Westminster, CO – Advanced Space LLC., a leading space tech solutions company, is pleased to announce that NASA has selected two of our new Phase I concepts under the Small Business Innovation Research (SBIR) program.
Flight Dynamics and Navigation Technologies
The first project, won under the Flight Dynamics and Navigation Technologies subtopic, will support NASA’s future efforts to design spacecraft trajectories for vehicles flying in cislunar space using low-thrust propulsion. The goal of NASA’s opportunity is to increase the autonomy of spacecraft heading for orbits at or near the Moon.
Under this subtopic, Advanced Space will develop a mission design and planning tool that uses operational algorithms to mitigate the impact of anomalies and missed-thrust events for low-thrust and dynamically sensitive missions. The tool will be used to generate a multitude of spacecraft trajectories simultaneously to determine the worst-case scenarios to account for margins in the mission design. The proposed solution will be especially useful to future crewed Artemis missions to reduce mission risk more comprehensively. The solution is named CALM or Contingency Analysis for Low-thrust Missions.
This effort builds on our experience developing low-thrust trajectories to near-rectilinear halo orbit, as demonstrated by the CAPSTONE™ program; our ongoing studies for developing ballistic lunar transfers for the Lunar Gateway program; and our efforts to apply neural networks to developing autonomous trajectory planning for spacecraft using electric propulsion.
“We’re excited to win another NASA award, and we look forward to supporting the agency on further efforts in the future. Being awarded these NASA SBIRs is tremendous,” said Advanced Space Proposal Manager Sean Hoenig. “Our ability to deliver innovation to orbit continues to be realized as we meet NASA’s needs by utilizing our unique expertise in astrodynamics.”
Space Debris Prevention for Space Spacecraft
Under the second project, Advanced Space will develop deorbit technologies compatible with small satellites, which will reduce the threat of orbital debris posed by large satellite constellations. Our solution, Satellite Collision and Risk Assessment using Machine learning (SCRAM), features a trade study of using Recurrent and Transformer Neural Networks (NNs) to develop autonomous risk analysis for spacecraft collision avoidance (COLA).
These new ML applications in astrodynamics predict future trends in collision risk early and validate collision avoidance maneuvers. By identifying conjunction events early and validating collision avoidance maneuvers autonomously, we would reduce the strain on COLA operators. SCRAM will be developed with the goal of being implemented into future space agency COLA ConOps such as the NASA Conjunction Assessment Risk Analysis (CARA) team. SCRAM could be applied to mega-constellations and private Space Domain Awareness (SDA) providers.

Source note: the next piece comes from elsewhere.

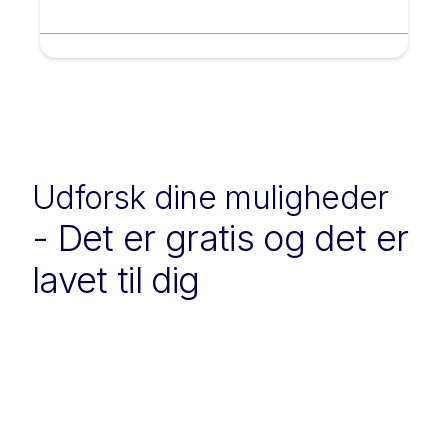
Udforsk dine muligheder
- Det er gratis og det er
lavet til dig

SCRAM will build upon and enhance our company’s efforts to apply machine learning to astrodynamics problems and to improve the ability of spacecraft to function in space with less need for input from Earth.
We are grateful for NASA’s investment and partnership in technology development. This proven model has allowed us to demonstrate novel approaches to challenges and to enable future space exploration and development, exclaimed Dr. Jeffrey Parker, Advanced Space Chief Technology Officer. “We look forward to the execution of these two projects. These will continue our efforts to develop technologies that enable future exploration, development, and settlement of space.”